• [Description of the task]:
Go through the records and restate them word for word, omitting images.

[Saved entries]
------------------------------------

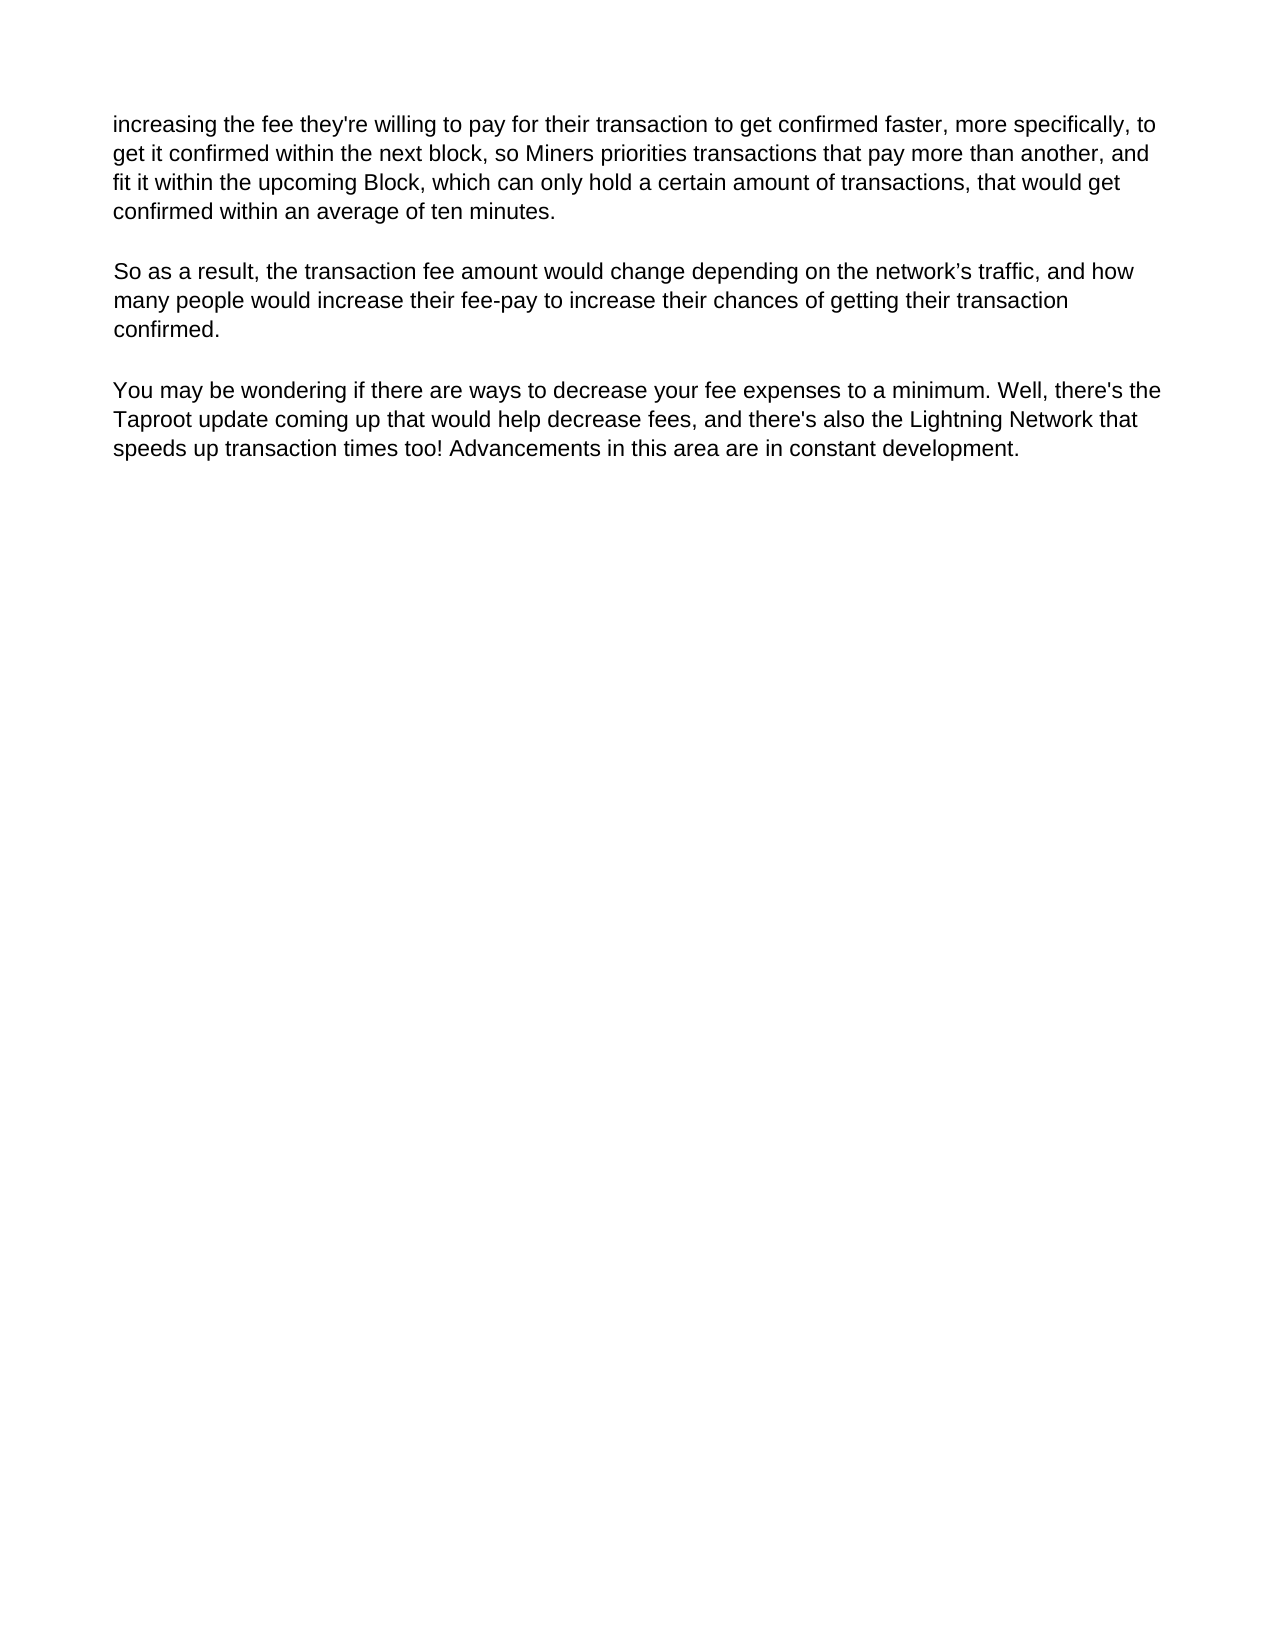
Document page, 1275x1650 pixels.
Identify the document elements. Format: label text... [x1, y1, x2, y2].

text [113, 111, 1157, 224]
text You may be wondering if there are ways to decrease your fee expenses to a minimum. Well, there's the Taproot update coming up that would help decrease fees, and there's also the Lightning Network that speeds up transaction times too! Advancements in this area are in constant development. [112, 377, 1162, 461]
text So as a result, the transaction fee amount would change depending on the network’s traffic, and how many people would increase their fee-pay to increase their chances of getting their transaction confirmed. [113, 258, 1137, 343]
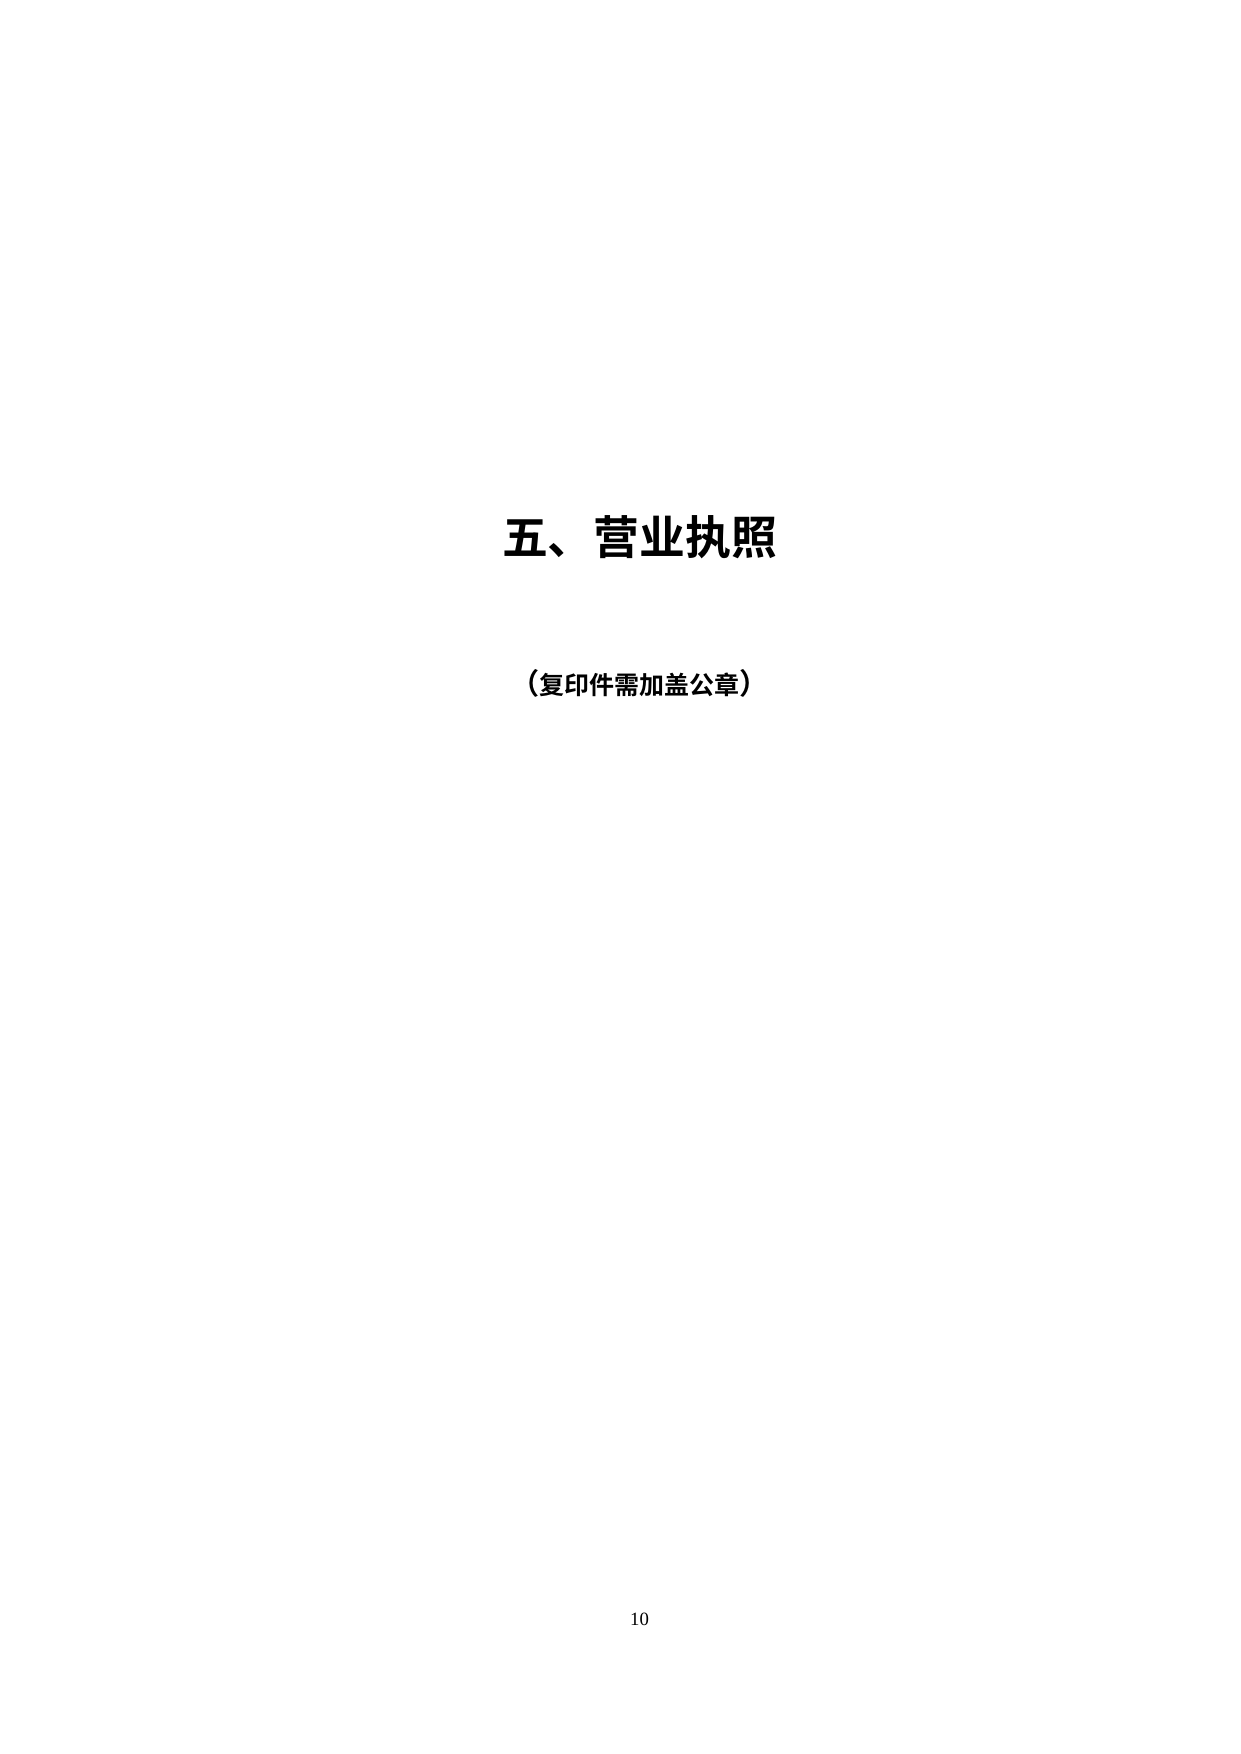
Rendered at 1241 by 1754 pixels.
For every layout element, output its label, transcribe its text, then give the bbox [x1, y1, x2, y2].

text （复印件需加盖公章） [112, 649, 1167, 714]
text 五、营业执照 [112, 486, 1167, 583]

------------------------------------

• [Answer to the problem]:
Document page, 1275x1650 pixels.
Identify the document elements. Format: label text... [x1, y1, x2, y2].

text [113, 111, 1157, 224]
text You may be wondering if there are ways to decrease your fee expenses to a minimum. Well, there's the Taproot update coming up that would help decrease fees, and there's also the Lightning Network that speeds up transaction times too! Advancements in this area are in constant development. [112, 377, 1162, 461]
text So as a result, the transaction fee amount would change depending on the network’s traffic, and how many people would increase their fee-pay to increase their chances of getting their transaction confirmed. [113, 258, 1137, 343]
Rendered at 1241 by 1754 pixels.
For every layout element, output its label, transcribe its text, then give the bbox [x1, y1, x2, y2].

text （复印件需加盖公章） [112, 649, 1167, 714]
text 五、营业执照 [112, 486, 1167, 583]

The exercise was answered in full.